Возвращаясь к игре, в которую были втянуты и Сталин, и Гитлер, и Черчилль, и Рузвельт, мы не должны начинать с произвольной точки траекто­рии обмена обманом. Таким способом можно, ко­нечно, построить документальный детектив, вро­де «Ледокола» Виктора Суворова (Резуна). Но от­вет на вопрос, собирался ли Сталин перехитрить Гитлера и как именно, зависит от длины рассмат­риваемого участка агентурной игры. Демонтаж оборонительных сооружений в приграничных во­енных округах и отработка наступательных дей­ствий на учениях могли быть не только тревожным знаком для Гитлера, как полагает Суворов, но и уба­юкивающим сигналом для Японии, как считают большинство исследователей. А заранее заготов­ленные плакаты «Родина-мать зовет!» и уже припасенная песня «Вставай, страна огромная!» вообще относятся к набору обычной атрибутики, которой располагают большинство спецслужб на случай конфликта с потенциальным противником.

Шпионологическая машина, запущенная на пол­ную мощность, создает попутную ауру очарованно­сти, ей исподволь поддается и сам машинист (лохотронщик), факир, заклинающий змей, и сам неза­метно начинает раскачиваться в такт собственной мелодии. Дело быть может в том, что Гитлер неко­торым парадоксальным образом оказался простодуш­нее своих основных контрагентов и сумел первым стряхнуть наваждение. Впрочем, и простодушие никак не доказуемо, сошлемся лишь на знаменитый тезис Гегеля из «Феноменологии духа»: «Самый от­кровенный поступок есть величайшая хитрость, ибо он заставляет другого вывернуть себя наизнан­ку в своем делании». Стало быть, даже если нам уда­стся отслеживать агентурную игру с самого начала, мы столкнемся с обрывом рационального участка причинно-следственных связей задолго до того, как оборвется сама цепочка. Такова сквозная шпионология мира.

Сфера промышленного шпионажа, достаточно тесно переплетенная с военной и стратегической разведкой, сегодня наиболее востребованный и высокооплачиваемый рынок шпионских услуг. Тут есть множество затейливых историй (не будем предвосхищать их), в том числе и тяготеющих к уже упомянутому жанру искусства для искусства. Хо­телось бы, однако, отметить, что даже общепризнанные удачи при ближайшем рассмотрении оказываются не столь однозначными. Секрет атомной бомбы, добытый советской разведкой и справед­ливо считающийся ее главным успехом, несомненно оказал влияние на ход гонки вооружений. Но если иметь в виду конечный результат, результат культивируемой шпиономании как таковой, то для Советского Союза он был далеко не блестящим. Атмосфера гипертрофированной секретности привела к разобщению научных коллективов, за­трудненность обмена идеями не позволила сообществу ученых реализовать весь свой потенциал. Мы имеем дело все с той же траекторией превратнос­ти, возникающей независимо от места применения сверхделикатного товара.

[Предоставленные записи]
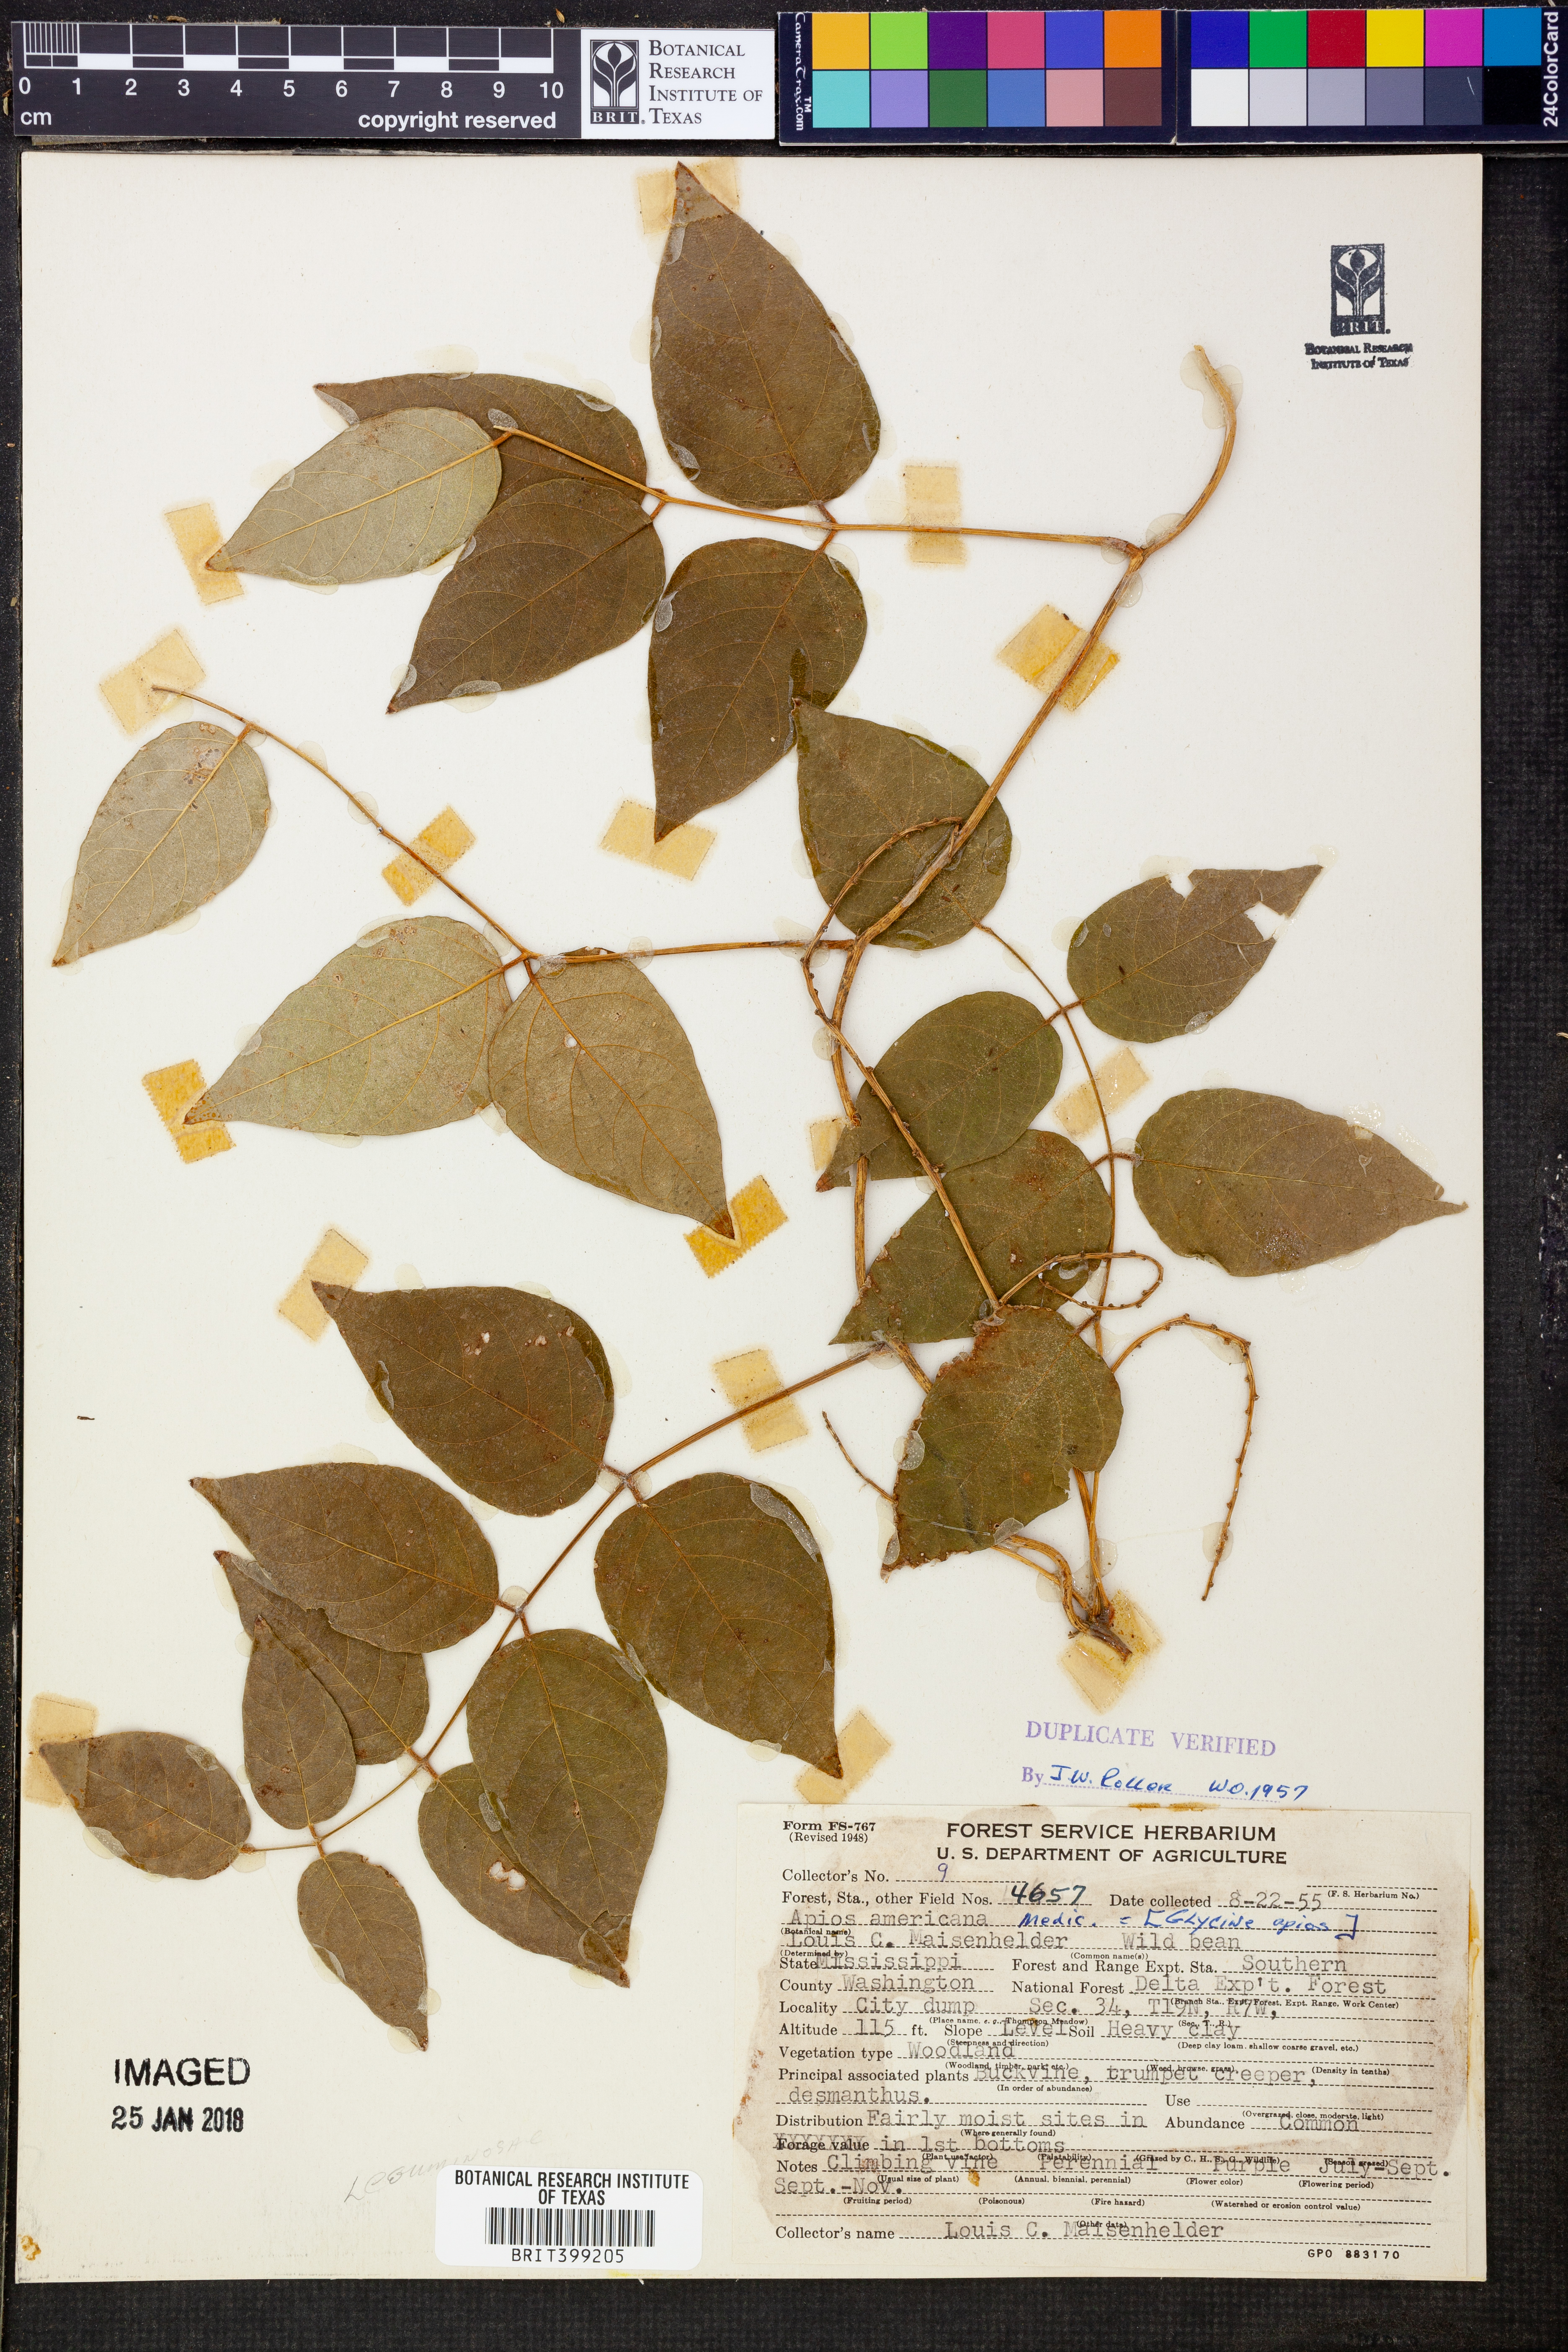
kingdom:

...

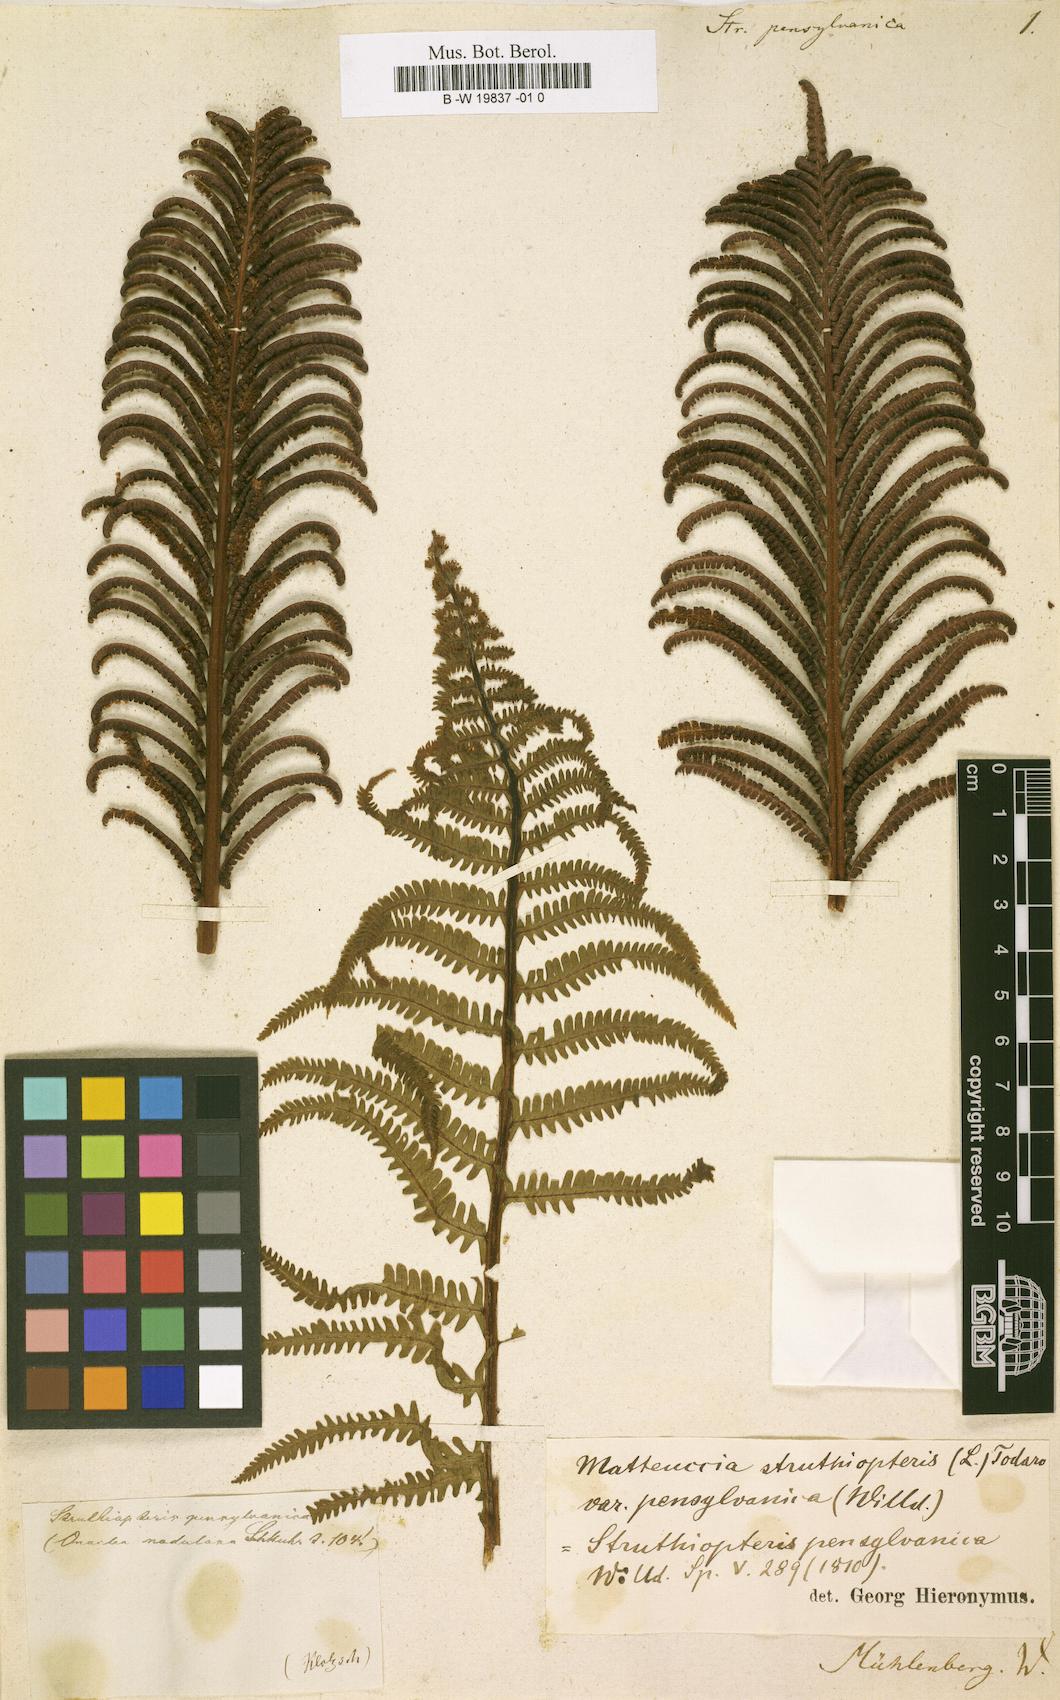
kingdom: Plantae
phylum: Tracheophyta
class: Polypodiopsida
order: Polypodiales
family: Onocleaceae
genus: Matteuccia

[Задание]
Определите, соответствуют ли приведенному тексту утверждения: (а) большинство исследователей считают демонтаж оборонительных сооружений убаюкивающим сигналом для Японии; (б) секрет атомной бомбы назван неудачей советской разведки; (в) атмосфера секретности помогла ученым реализовать весь свой потенциал. На каждое ответьте «да» или «нет» и дословно процитируйте слова текста, которые это решают. Записи никак не связаны с приведенным текстом.

[Полный ответ]
(а) Да: «как считают большинство исследователей».
(б) Нет: «считающийся ее главным успехом».
(в) Нет: «не позволила сообществу ученых реализовать весь свой потенциал».